Last night I was going over the events of the last year - for those who don't know, our daughter has undergone two open heart surgeries and still has one other in her future. I was rehearsing the ideals I'd had for our family - CHD did not fit in, we didn't have time for it - life as we knew it changed forever. Things no longer fit in my original ideals of everything being perfect. We had to determine to enjoy life in the midst of the PICU, in the midst of Elizabeth's sickness, in the less than ideal circumstances we were forced to face. When the ideal of a clean house keeps us from enjoying the family God has given us to enjoy, then it actually becomes an idol, not an ideal.

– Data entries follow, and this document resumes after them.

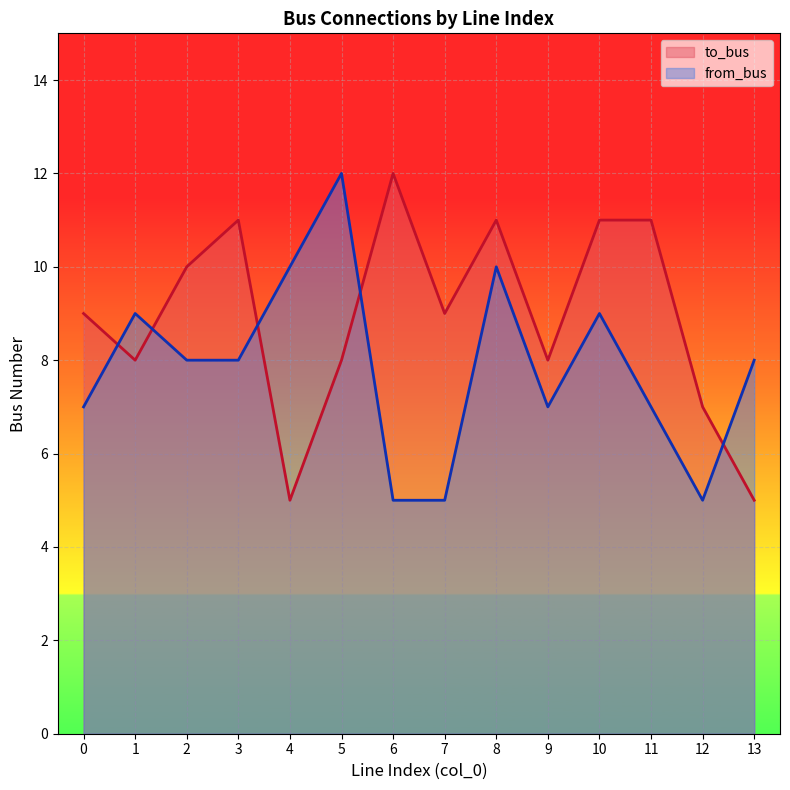

Between 1 and 9, which series saw the biggest shift?

from_bus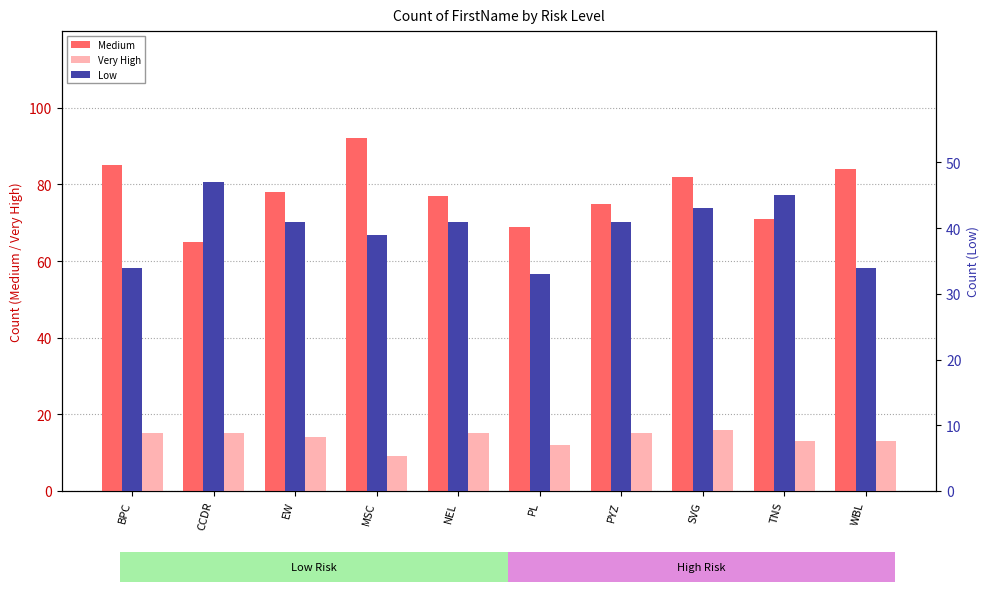

How many data points in Low are above 41?

3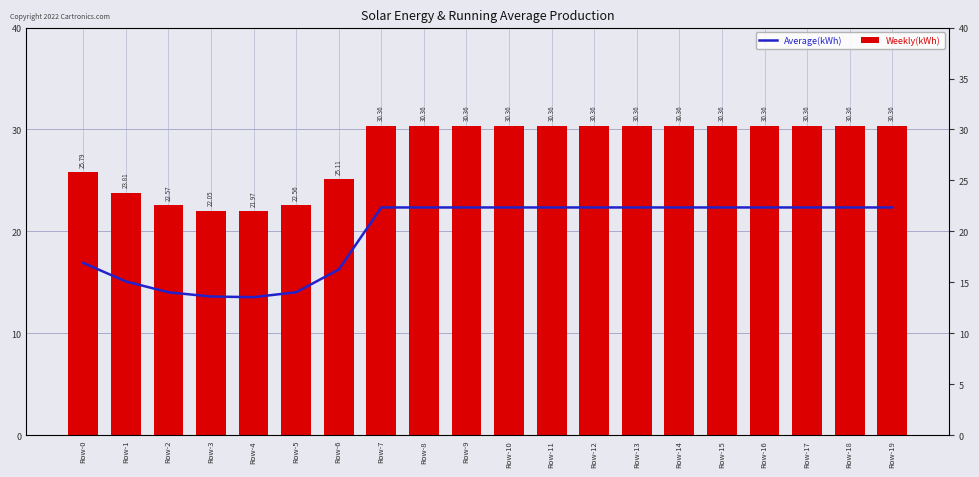

The value of Weekly(kWh) at Row-19 is 30.4. True or false?

True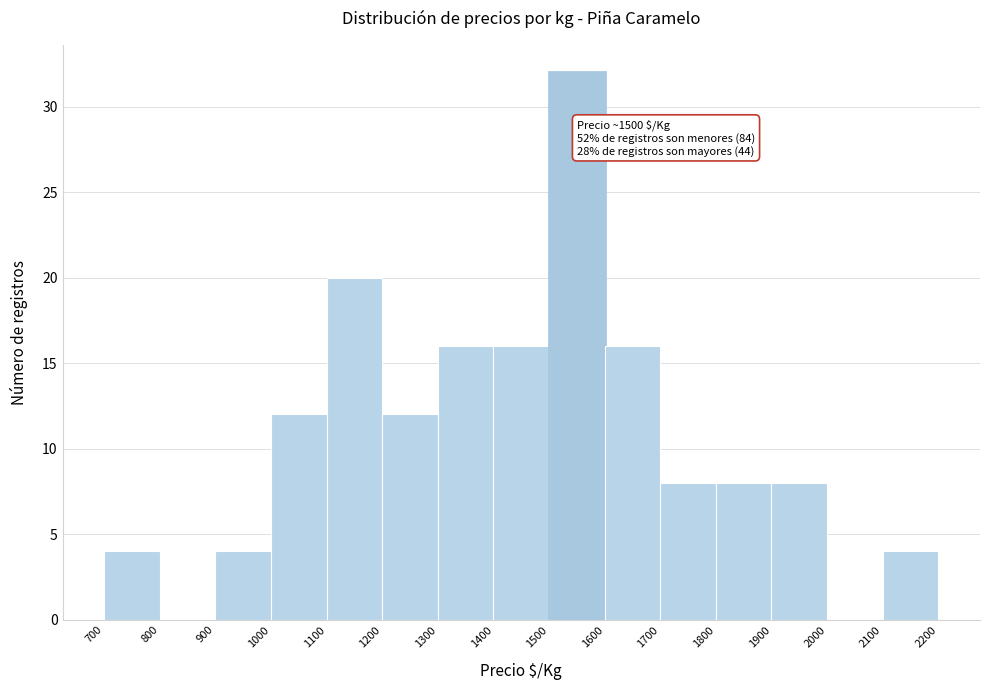

Which range on the x-axis has the tallest bar?

1500 to 1600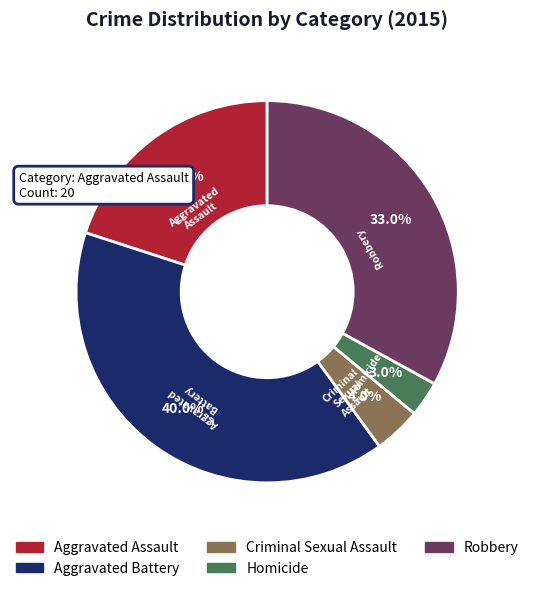

Which slice is the largest?

Aggravated Battery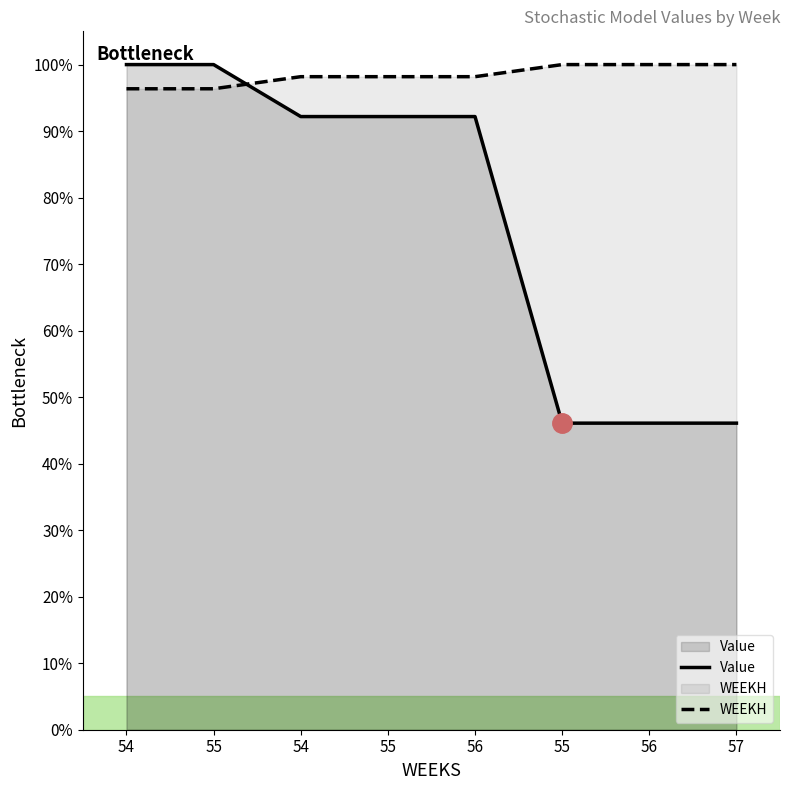

Is it true that WEEKH equals 98.2 at 56?

True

When the children are held to such a high standard that they can't be kids, then our ideals for them have become idols...when our children themselves become the focus of our lives, or the sickness becomes the focus, or the finances become the focus, then we have to realize that our ideals have become idols....
The perfect life doesn't come from these things, the perfect life comes when we're submitted to God and all the other things He calls into place - even if it doesn't fit our plans - because we know that He knows what's best for us.
So this morning when the Little People were all over the floor, and water was all over the bathroom vanity, I thanked God for the family He's given me and asked Him to give me joy even when I'm cleaning up after them. After all, I may not have been as richly blessed as I am.